Detected change data:
# # # # # # #

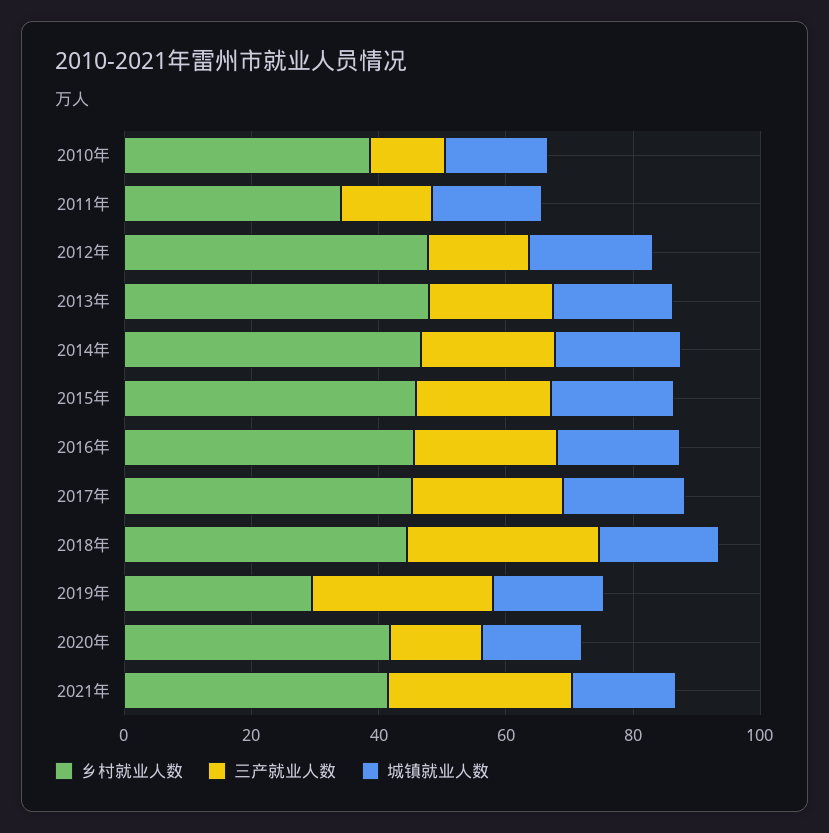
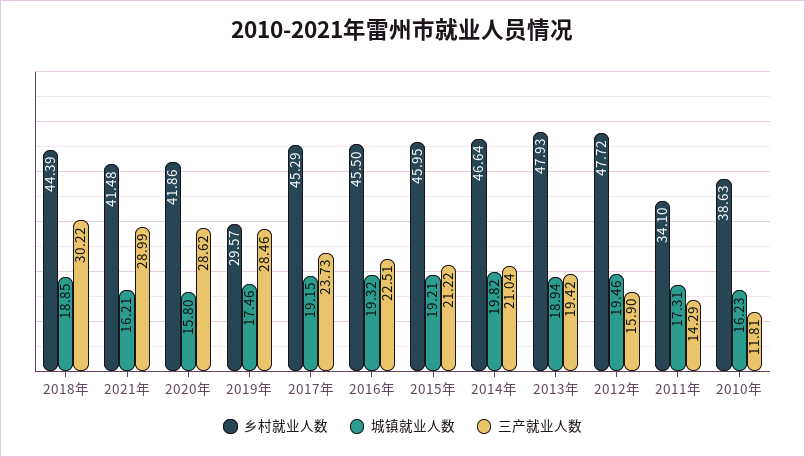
  {
    "乡村就业人数": {
      "2010年": 38.63,
      "2011年": 34.1,
      "2012年": 47.72,
      "2013年": 47.93,
      "2014年": 46.64,
      "2015年": 45.95,
      "2016年": 45.5,
      "2017年": 45.29,
      "2018年": 44.39,
      "2019年": 29.57,
      "2020年": 41.86,
      "2021年": 41.48
    },
    "三产就业人数": {
      "2010年": 11.81,
      "2011年": 14.29,
      "2012年": 15.9,
      "2013年": 19.42,
      "2014年": 21.04,
      "2015年": 21.22,
      "2016年": 22.51,
      "2017年": 23.73,
      "2018年": 30.22,
      "2019年": 28.46,
-     "2020年": 15,
+     "2020年": 28.62,
      "2021年": 28.99
    },
    "城镇就业人数": {
      "2010年": 16.23,
      "2011年": 17.31,
      "2012年": 19.46,
      "2013年": 18.94,
      "2014年": 19.82,
      "2015年": 19.21,
      "2016年": 19.32,
      "2017年": 19.15,
      "2018年": 18.85,
      "2019年": 17.46,
      "2020年": 15.8,
      "2021年": 16.21
    }
  }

# # # # # # #

**Required action**
Restate, word for word, the entries above, dropping any picture.

**Expected answer**
  {
    "乡村就业人数": {
      "2010年": 38.63,
      "2011年": 34.1,
      "2012年": 47.72,
      "2013年": 47.93,
      "2014年": 46.64,
      "2015年": 45.95,
      "2016年": 45.5,
      "2017年": 45.29,
      "2018年": 44.39,
      "2019年": 29.57,
      "2020年": 41.86,
      "2021年": 41.48
    },
    "三产就业人数": {
      "2010年": 11.81,
      "2011年": 14.29,
      "2012年": 15.9,
      "2013年": 19.42,
      "2014年": 21.04,
      "2015年": 21.22,
      "2016年": 22.51,
      "2017年": 23.73,
      "2018年": 30.22,
      "2019年": 28.46,
-     "2020年": 15,
+     "2020年": 28.62,
      "2021年": 28.99
    },
    "城镇就业人数": {
      "2010年": 16.23,
      "2011年": 17.31,
      "2012年": 19.46,
      "2013年": 18.94,
      "2014年": 19.82,
      "2015年": 19.21,
      "2016年": 19.32,
      "2017年": 19.15,
      "2018年": 18.85,
      "2019年": 17.46,
      "2020年": 15.8,
      "2021年": 16.21
    }
  }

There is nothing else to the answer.